Problem statement: Exactly the lines from the start of the data below through the line containing "immunohistochemistry image of" must be returned, and no others.

Excerpted data:

--------

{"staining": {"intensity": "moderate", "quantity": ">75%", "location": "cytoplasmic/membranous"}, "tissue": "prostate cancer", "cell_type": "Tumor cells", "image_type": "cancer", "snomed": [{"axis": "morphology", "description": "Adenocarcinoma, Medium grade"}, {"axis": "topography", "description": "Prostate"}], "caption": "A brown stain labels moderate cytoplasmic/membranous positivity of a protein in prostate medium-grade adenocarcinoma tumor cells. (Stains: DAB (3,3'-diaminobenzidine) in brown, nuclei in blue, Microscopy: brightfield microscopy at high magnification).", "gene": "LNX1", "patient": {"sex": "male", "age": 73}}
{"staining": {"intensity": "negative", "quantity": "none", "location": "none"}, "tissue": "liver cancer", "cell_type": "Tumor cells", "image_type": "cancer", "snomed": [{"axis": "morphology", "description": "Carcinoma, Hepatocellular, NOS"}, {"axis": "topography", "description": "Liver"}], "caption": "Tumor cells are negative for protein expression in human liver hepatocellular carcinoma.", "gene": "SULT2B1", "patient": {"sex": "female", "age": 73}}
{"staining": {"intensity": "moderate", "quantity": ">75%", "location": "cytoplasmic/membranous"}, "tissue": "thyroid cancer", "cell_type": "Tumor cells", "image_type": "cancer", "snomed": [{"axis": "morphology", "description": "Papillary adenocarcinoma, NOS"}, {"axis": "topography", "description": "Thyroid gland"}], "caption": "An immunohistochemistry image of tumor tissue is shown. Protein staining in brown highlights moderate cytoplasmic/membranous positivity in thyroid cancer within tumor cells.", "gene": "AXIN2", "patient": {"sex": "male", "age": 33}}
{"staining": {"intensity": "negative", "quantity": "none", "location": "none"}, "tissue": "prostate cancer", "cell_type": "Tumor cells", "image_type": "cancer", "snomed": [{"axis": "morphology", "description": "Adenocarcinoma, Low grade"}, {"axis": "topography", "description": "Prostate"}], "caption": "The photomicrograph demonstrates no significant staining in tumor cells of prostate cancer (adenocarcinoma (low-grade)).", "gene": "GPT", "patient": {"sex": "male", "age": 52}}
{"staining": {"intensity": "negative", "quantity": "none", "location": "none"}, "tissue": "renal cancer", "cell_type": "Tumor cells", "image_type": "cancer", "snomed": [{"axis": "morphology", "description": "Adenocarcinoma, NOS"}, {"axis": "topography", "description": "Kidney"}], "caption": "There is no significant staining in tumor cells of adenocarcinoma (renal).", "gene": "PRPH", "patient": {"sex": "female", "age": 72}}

--------

Output for this task:
{"staining": {"intensity": "moderate", "quantity": ">75%", "location": "cytoplasmic/membranous"}, "tissue": "prostate cancer", "cell_type": "Tumor cells", "image_type": "cancer", "snomed": [{"axis": "morphology", "description": "Adenocarcinoma, Medium grade"}, {"axis": "topography", "description": "Prostate"}], "caption": "A brown stain labels moderate cytoplasmic/membranous positivity of a protein in prostate medium-grade adenocarcinoma tumor cells. (Stains: DAB (3,3'-diaminobenzidine) in brown, nuclei in blue, Microscopy: brightfield microscopy at high magnification).", "gene": "LNX1", "patient": {"sex": "male", "age": 73}}
{"staining": {"intensity": "negative", "quantity": "none", "location": "none"}, "tissue": "liver cancer", "cell_type": "Tumor cells", "image_type": "cancer", "snomed": [{"axis": "morphology", "description": "Carcinoma, Hepatocellular, NOS"}, {"axis": "topography", "description": "Liver"}], "caption": "Tumor cells are negative for protein expression in human liver hepatocellular carcinoma.", "gene": "SULT2B1", "patient": {"sex": "female", "age": 73}}
{"staining": {"intensity": "moderate", "quantity": ">75%", "location": "cytoplasmic/membranous"}, "tissue": "thyroid cancer", "cell_type": "Tumor cells", "image_type": "cancer", "snomed": [{"axis": "morphology", "description": "Papillary adenocarcinoma, NOS"}, {"axis": "topography", "description": "Thyroid gland"}], "caption": "An immunohistochemistry image of tumor tissue is shown. Protein staining in brown highlights moderate cytoplasmic/membranous positivity in thyroid cancer within tumor cells.", "gene": "AXIN2", "patient": {"sex": "male", "age": 33}}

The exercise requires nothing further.